→ Activity: Would you pull out every line of the material that contains the string "backend"?

→ Task inputs:

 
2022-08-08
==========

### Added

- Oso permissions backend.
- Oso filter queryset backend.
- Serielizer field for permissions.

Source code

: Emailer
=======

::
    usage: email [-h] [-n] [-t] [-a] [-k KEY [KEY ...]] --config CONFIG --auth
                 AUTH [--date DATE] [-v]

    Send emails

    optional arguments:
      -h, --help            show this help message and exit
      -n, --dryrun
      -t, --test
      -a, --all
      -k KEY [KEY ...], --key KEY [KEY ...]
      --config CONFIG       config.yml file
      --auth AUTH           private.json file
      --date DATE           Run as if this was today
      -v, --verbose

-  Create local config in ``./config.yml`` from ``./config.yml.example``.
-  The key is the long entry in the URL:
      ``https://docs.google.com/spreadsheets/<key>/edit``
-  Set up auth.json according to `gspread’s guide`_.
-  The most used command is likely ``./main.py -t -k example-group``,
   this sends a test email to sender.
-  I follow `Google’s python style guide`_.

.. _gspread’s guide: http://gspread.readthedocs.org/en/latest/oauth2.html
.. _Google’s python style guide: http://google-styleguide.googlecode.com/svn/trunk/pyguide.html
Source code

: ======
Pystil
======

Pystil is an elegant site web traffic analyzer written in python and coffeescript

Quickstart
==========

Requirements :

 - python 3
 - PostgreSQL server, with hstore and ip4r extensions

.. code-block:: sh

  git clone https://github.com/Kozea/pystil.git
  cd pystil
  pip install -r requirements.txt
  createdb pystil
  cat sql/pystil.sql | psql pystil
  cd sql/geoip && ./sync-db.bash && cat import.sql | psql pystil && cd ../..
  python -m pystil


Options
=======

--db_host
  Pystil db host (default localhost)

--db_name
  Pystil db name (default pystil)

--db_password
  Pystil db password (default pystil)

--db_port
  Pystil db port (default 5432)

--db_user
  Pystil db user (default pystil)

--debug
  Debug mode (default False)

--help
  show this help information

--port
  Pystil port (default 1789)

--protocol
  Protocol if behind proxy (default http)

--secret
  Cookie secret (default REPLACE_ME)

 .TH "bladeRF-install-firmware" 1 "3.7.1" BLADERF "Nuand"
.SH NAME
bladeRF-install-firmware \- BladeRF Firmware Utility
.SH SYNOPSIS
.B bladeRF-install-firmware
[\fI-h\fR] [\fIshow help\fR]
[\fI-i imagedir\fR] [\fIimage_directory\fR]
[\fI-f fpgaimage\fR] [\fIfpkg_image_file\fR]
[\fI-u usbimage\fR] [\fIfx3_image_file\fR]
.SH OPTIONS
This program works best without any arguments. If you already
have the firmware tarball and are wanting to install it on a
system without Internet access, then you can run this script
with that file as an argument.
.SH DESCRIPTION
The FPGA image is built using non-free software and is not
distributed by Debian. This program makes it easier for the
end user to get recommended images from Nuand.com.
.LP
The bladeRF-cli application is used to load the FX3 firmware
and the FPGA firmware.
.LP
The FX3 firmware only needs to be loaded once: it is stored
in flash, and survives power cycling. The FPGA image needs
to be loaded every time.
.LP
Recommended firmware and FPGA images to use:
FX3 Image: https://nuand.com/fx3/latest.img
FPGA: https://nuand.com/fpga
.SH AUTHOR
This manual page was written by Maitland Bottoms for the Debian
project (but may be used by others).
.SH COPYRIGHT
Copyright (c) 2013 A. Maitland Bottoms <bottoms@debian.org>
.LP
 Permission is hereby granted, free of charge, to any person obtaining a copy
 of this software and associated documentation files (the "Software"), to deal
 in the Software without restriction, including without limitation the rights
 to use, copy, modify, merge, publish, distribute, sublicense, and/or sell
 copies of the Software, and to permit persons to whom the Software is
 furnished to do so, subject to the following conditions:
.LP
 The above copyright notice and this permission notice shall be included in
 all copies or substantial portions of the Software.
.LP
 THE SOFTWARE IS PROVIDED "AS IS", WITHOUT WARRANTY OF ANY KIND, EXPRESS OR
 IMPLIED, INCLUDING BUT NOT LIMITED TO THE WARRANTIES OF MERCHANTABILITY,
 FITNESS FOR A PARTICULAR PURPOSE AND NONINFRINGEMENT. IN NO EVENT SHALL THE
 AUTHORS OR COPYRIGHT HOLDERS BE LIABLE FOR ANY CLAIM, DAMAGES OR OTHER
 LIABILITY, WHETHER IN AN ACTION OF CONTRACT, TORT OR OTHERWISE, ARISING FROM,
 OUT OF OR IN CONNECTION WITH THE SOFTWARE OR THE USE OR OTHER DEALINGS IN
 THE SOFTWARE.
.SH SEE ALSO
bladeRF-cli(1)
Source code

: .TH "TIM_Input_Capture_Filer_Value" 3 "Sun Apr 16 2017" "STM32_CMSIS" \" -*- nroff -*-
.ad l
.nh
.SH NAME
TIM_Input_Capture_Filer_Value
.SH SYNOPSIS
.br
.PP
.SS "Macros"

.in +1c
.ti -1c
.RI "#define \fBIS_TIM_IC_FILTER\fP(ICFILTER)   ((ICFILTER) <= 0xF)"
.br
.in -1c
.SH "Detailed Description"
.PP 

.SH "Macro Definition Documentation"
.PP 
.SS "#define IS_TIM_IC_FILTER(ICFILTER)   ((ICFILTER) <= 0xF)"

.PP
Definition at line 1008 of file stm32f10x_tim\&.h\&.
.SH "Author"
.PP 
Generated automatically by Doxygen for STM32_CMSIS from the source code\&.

* * *

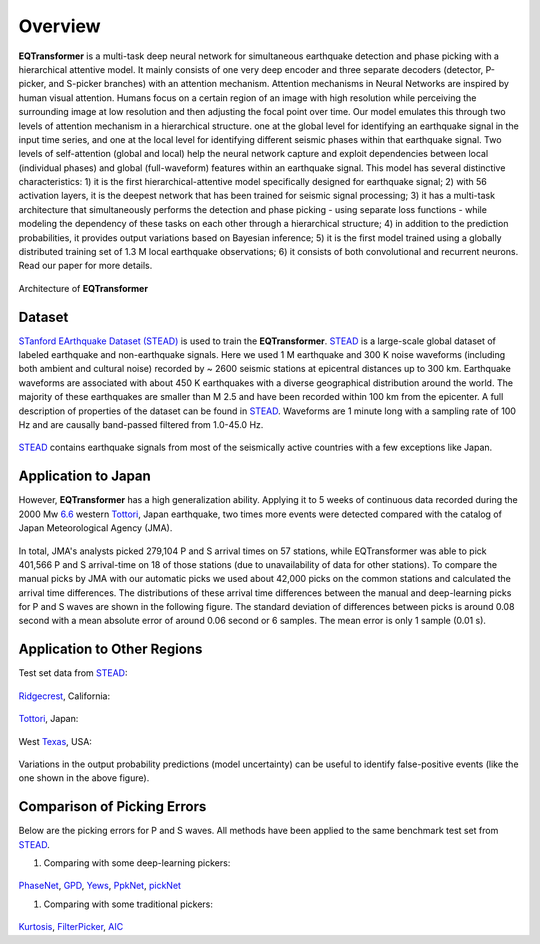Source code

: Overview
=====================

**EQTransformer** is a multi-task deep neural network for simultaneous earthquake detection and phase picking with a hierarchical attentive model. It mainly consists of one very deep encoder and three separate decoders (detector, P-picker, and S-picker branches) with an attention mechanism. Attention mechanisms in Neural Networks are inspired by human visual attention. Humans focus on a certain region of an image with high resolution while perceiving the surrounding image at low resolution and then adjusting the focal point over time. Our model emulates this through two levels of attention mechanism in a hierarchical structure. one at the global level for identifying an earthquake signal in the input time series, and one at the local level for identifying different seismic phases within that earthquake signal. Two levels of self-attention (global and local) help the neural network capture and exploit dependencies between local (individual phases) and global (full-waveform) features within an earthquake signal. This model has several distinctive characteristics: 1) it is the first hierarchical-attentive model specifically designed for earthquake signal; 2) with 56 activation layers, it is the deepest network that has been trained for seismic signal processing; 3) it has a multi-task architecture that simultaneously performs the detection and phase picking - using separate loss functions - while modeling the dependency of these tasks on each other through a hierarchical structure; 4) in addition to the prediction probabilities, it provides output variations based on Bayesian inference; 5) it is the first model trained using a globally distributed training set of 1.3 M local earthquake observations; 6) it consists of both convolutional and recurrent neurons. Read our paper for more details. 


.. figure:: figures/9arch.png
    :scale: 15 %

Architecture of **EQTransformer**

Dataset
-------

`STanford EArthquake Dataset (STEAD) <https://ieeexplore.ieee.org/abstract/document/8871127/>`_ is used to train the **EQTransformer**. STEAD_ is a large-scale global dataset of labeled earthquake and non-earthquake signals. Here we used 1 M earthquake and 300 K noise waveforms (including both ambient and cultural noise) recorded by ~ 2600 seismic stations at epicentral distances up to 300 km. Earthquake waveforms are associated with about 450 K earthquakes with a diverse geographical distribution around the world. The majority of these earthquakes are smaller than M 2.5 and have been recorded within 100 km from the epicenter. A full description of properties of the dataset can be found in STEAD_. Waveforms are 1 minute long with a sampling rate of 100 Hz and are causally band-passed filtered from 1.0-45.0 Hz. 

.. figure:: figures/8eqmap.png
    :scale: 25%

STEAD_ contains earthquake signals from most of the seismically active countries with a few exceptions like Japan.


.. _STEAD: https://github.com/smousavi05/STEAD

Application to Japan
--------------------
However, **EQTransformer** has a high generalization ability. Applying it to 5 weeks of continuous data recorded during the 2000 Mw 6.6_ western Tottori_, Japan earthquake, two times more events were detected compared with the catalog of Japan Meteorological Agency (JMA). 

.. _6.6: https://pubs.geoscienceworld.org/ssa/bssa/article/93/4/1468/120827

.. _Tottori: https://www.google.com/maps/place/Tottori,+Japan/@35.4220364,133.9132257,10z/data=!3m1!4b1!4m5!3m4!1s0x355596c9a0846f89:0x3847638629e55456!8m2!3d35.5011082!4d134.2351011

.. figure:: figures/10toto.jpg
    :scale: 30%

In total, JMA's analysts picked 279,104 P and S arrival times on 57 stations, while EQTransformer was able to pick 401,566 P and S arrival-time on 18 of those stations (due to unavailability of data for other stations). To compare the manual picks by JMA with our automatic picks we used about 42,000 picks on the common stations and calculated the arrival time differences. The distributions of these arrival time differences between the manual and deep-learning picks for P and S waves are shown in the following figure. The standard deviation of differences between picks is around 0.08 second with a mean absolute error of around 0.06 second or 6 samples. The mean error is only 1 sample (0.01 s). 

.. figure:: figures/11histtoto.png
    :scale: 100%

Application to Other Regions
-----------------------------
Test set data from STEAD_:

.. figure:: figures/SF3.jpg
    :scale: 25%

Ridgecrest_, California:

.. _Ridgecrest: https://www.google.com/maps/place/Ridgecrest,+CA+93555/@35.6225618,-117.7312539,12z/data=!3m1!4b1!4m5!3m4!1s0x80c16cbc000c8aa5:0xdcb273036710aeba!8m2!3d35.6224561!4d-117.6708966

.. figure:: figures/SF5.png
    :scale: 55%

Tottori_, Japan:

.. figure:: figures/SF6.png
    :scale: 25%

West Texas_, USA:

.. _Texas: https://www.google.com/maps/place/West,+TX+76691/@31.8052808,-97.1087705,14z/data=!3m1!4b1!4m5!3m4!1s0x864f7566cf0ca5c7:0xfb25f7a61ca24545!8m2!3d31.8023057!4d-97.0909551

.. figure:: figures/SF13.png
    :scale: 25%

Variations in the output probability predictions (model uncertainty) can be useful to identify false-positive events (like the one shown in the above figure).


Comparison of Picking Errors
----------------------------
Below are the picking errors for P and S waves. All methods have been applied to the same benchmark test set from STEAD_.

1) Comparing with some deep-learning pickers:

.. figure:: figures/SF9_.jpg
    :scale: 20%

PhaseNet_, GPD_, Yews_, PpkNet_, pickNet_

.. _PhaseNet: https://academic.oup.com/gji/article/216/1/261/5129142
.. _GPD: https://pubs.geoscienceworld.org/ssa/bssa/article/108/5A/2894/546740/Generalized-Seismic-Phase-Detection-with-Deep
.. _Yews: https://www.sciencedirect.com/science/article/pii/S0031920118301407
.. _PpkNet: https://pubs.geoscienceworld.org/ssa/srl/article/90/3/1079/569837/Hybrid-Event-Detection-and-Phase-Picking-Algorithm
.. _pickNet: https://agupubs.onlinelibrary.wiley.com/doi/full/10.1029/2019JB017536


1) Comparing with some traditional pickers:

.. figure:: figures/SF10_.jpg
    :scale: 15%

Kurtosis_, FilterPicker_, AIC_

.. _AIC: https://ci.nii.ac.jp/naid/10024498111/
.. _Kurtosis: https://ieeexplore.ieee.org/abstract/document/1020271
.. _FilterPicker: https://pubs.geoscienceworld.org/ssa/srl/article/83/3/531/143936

→ Task result:
- Oso permissions backend.
- Oso filter queryset backend.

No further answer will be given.